# [Work to complete]
Can you print every line of source text in the material below word for word, leaving the pictures out of your answer?

=== Data to process ===

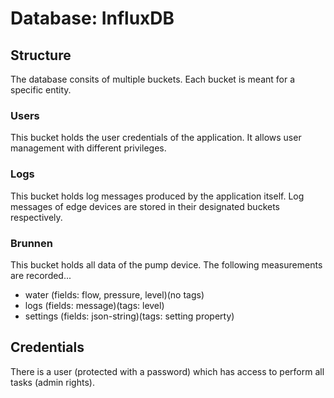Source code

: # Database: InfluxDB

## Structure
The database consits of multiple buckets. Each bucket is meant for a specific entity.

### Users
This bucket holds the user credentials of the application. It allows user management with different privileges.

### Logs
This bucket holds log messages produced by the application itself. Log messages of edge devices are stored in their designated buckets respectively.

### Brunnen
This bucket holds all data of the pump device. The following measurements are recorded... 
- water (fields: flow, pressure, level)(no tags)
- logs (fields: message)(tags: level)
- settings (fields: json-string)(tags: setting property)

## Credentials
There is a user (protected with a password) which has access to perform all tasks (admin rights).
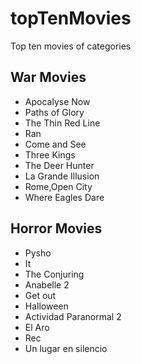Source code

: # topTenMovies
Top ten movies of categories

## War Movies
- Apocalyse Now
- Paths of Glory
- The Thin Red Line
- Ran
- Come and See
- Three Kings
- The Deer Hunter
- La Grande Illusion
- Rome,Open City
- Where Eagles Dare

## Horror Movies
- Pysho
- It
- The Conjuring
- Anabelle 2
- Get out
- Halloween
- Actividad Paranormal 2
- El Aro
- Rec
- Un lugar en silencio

===

# [Task response]
Source code

: # Database: InfluxDB

## Structure
The database consits of multiple buckets. Each bucket is meant for a specific entity.

### Users
This bucket holds the user credentials of the application. It allows user management with different privileges.

### Logs
This bucket holds log messages produced by the application itself. Log messages of edge devices are stored in their designated buckets respectively.

### Brunnen
This bucket holds all data of the pump device. The following measurements are recorded... 
- water (fields: flow, pressure, level)(no tags)
- logs (fields: message)(tags: level)
- settings (fields: json-string)(tags: setting property)

## Credentials
There is a user (protected with a password) which has access to perform all tasks (admin rights).
Source code

: # topTenMovies
Top ten movies of categories

## War Movies
- Apocalyse Now
- Paths of Glory
- The Thin Red Line
- Ran
- Come and See
- Three Kings
- The Deer Hunter
- La Grande Illusion
- Rome,Open City
- Where Eagles Dare

## Horror Movies
- Pysho
- It
- The Conjuring
- Anabelle 2
- Get out
- Halloween
- Actividad Paranormal 2
- El Aro
- Rec
- Un lugar en silencio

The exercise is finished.